A few more short points:

  • Read mail server messages before you complain. Many end users act as though e-mail were magically delivered from their computer to the recipient's computer. In reality, each message transits a number of servers along the way. If faced with a temporary failure to deliver your message to the next-in-line server, e-mail servers retry the connection. (They are supposed to retry in a short period of time, such as 15 or 30 minutes, but a surprising number of servers wait for as long as 12 hours.) If the retry is unsuccessful after a while (say, four hours), the mail server may send the e-mail author a status update. Eventually, the server gives up and sends a bounce message. Your users should be taught to tell the difference between the words "permanent" and "temporary" before they freak out in the direction of the e-mail administrator.


  • If the message doesn't reach the intended recipient, it isn't always the fault of the technology. Sending e-mail is like dialing a phone number: if the address isn't right, your mail won't go where you want it to.


  • E-mail is never really private. If you want the message contents truly to be secret, encrypt the file first, and then send it as an attachment. A mail admin may rummage through the mail queue while trying to find the cause of a server problem. If it's in plain text, it can't be secret.

What are the major misconceptions about e-mail (incoming)?

End users make many false assumptions about the messages that land in their inboxes.

Often, users are confused about why they received a message when their names aren't in the To: header. There are many possible answers, benign and otherwise. For example, someone could have placed the user on a Bcc list. In reality, the addresses in the To: and Cc: headers do not necessarily bear any relation to the actual list of recipient addresses. It is only by convention that mail clients place the actual recipient addresses in those headers.

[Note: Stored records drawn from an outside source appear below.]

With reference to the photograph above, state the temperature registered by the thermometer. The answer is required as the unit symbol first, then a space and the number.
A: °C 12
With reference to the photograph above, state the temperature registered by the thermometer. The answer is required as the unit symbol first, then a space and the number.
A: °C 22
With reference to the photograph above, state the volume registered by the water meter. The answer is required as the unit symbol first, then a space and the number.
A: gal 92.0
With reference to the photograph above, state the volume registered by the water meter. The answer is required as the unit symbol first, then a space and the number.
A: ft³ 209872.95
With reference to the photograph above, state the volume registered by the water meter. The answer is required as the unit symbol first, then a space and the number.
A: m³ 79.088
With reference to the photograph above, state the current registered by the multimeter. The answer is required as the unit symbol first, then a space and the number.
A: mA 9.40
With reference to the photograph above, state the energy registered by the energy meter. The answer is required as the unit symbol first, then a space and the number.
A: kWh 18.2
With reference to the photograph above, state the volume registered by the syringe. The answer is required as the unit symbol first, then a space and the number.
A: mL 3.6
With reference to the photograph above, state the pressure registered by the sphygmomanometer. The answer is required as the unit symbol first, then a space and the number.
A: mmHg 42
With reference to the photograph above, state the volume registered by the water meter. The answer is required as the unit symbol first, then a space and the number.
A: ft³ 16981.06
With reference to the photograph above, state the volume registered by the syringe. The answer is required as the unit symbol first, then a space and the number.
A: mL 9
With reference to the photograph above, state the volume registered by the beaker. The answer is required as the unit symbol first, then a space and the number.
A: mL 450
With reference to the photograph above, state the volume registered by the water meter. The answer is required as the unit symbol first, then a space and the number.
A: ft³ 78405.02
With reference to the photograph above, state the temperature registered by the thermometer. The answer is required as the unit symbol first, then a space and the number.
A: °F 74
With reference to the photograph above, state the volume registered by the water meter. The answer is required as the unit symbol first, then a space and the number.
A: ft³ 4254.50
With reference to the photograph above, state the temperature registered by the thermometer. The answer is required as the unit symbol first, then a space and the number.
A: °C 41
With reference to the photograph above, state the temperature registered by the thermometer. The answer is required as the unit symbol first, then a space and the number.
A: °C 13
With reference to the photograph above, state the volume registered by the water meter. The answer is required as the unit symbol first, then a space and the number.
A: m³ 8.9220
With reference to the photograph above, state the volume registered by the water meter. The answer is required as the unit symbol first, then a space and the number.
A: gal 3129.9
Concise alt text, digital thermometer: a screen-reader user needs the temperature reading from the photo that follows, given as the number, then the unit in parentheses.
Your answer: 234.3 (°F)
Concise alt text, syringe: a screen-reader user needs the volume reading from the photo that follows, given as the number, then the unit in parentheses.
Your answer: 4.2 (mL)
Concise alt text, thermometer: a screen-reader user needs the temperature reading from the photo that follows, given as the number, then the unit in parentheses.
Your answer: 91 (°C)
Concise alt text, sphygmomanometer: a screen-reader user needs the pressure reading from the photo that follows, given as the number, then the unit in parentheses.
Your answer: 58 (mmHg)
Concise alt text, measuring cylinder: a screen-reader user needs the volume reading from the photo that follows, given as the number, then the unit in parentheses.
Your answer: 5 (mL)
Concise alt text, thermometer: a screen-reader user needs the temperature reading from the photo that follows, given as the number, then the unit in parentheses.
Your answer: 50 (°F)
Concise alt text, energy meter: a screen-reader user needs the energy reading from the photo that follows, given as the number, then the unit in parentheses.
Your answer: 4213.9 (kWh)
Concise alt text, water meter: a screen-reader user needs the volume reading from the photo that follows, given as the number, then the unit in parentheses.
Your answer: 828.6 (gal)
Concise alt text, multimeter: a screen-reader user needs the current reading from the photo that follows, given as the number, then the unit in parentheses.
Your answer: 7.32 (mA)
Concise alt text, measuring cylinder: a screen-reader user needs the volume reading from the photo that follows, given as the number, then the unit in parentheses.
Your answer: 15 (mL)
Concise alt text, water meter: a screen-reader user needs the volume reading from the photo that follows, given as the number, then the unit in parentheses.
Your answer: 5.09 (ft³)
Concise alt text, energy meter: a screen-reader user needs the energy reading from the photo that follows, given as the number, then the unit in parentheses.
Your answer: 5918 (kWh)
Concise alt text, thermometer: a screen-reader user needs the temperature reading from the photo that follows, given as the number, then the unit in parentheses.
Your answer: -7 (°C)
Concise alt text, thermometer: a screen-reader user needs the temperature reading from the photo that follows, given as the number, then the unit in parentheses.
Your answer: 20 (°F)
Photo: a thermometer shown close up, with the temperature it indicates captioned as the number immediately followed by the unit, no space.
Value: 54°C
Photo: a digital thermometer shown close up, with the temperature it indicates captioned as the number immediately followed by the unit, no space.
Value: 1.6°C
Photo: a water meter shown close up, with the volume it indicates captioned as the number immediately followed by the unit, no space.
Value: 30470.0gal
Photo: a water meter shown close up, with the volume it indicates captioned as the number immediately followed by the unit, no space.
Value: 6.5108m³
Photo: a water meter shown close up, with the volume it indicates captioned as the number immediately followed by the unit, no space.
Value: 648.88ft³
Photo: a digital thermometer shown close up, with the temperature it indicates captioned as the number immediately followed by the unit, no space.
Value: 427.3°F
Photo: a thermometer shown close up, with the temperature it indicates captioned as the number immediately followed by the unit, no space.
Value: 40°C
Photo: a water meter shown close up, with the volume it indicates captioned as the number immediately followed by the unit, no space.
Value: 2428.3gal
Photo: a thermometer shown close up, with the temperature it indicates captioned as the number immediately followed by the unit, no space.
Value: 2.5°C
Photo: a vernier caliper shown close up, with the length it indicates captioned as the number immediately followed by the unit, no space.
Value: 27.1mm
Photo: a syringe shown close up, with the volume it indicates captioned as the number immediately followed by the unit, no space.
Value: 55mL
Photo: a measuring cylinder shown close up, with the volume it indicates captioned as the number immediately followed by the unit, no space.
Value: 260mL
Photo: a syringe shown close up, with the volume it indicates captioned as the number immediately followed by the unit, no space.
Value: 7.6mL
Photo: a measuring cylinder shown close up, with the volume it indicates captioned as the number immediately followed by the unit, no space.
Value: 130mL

It's the less harmless messages that cause the problems.

From the server's point of view, the only thing that matters for routing is the e-mail envelope. This is easily visualized. Grab a sheet of paper, write any name on it (say, "Esther") and fold the page into an "envelope." Write a different name on the envelope (for example, "Sandy"). The envelope will be "routed" through the post office to Sandy, independent of whatever the envelope contains.